I first found out about this area because I was looking into whether Phnom Penh had a street art scene. Beoung Kak emerged as Phnom Penh’s unofficial street art district after artists were invited to come and paint murals to bring life back into the area. There were grands plans to turn this area into an art village and thriving creative space, but it seems that this hasn’t eventuated, and the drive behind the initiative has largely been abandoned.
The core of the street art runs along Street 93, a relatively quiet street devoid of tourists (at least while we were there). The area could almost pass as a borderline ghetto with its deserted spaces, derelict buildings and crumbling facades—and, admittedly, when we were dropped off by our tuk tuk driver, we weren’t quite sure if was okay to walk around by ourselves flashing our cameras and phones. However, we didn’t encounter any problems, nor did we get the sense of feeling unwelcome.
The street art on the walls injects colour and vibrancy into its surroundings, blending seamlessly into the community around it, more often than not hiding behind a parked tuk tuk or a clothesline. There is a lingering sense of bohemia, no doubt a remnant of the ghosts of travellers’ past. I was particularly excited to see the works of Thai street artist Alex Face, a prevalent street artist whose work I got to know in Perth—his distinct character of a child wearing animal costumes instantly recognisable. There are also works by local Cambodian street artists and other international artists.
I only spent a short amount of time in Beoung Kak’s Street 93 but loved the atmosphere of the street—it really is distinct from the rest of the city and I could imagine how this was once a communal meeting place for travellers. I definitely plan on returning and taking the Phnom Penh art tour that was recently started by architecture students and budding street artists, David Myers and Kimchean Koy, to learn more about the creative scene and street art in Phnom Penh.

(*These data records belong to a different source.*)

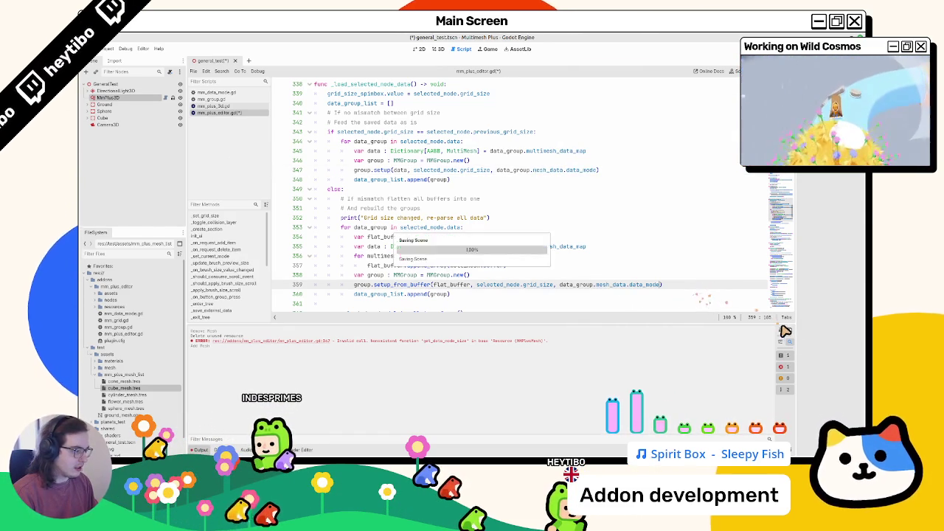
click(427, 53)
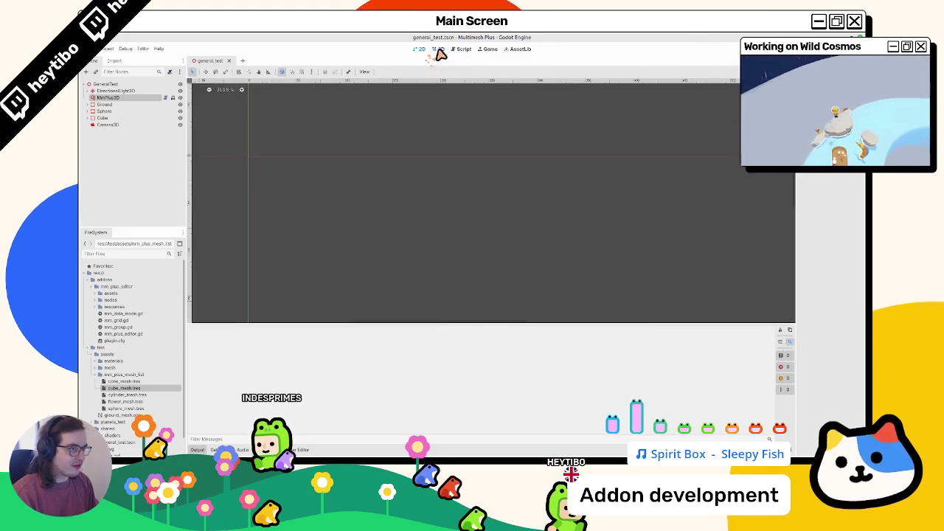
Swap the multimesh item for cube_mesh.tres, save the scene, and jump to the mm_plus_3d.gd error line
click(438, 50)
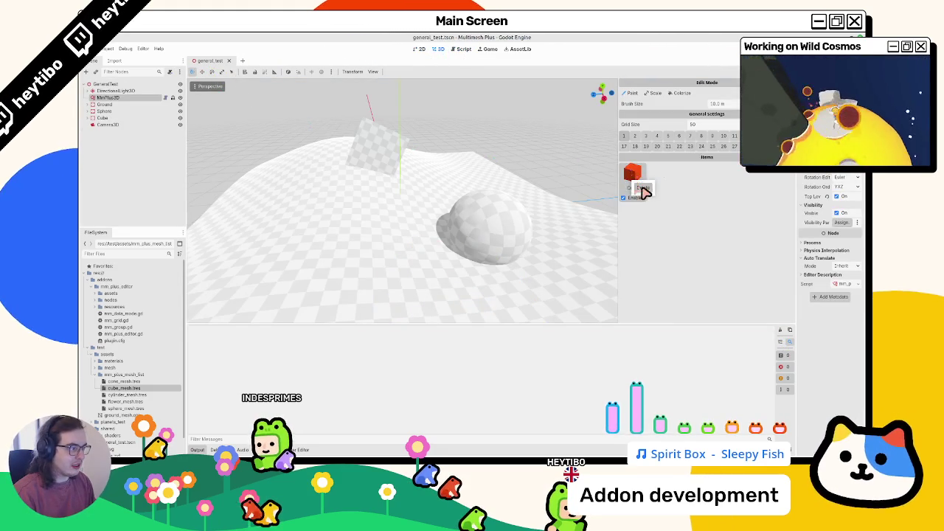
right_click(643, 191)
click(413, 240)
drag(274, 346, 632, 177)
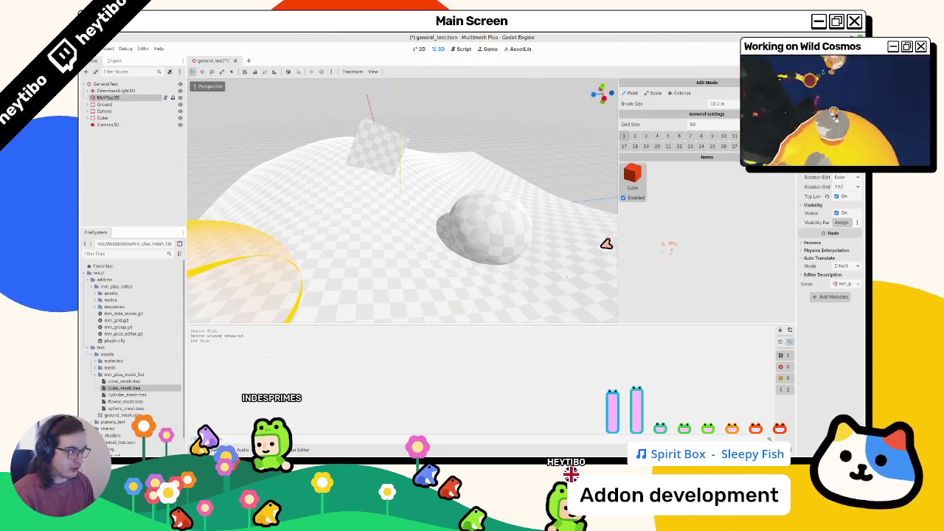
key(ctrl+s)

WHERE TO FIND STREET ART IN PHNOM PENH
The bulk of the street art in Phnom Penh is on Street 93. Use the #10 Lakeside Guesthouse as a point of reference, which will get you to the street. It can be a bit of a walk from Riverside, particularly in the relentless heat, so it might be best to take a tuk tuk. Within the city limits, it shouldn’t cost more than US$3 to get around, although it may cost more if there are a few people catching a ride. Negotiate prices with the driver beforehand so that there won’t be any surprises later on.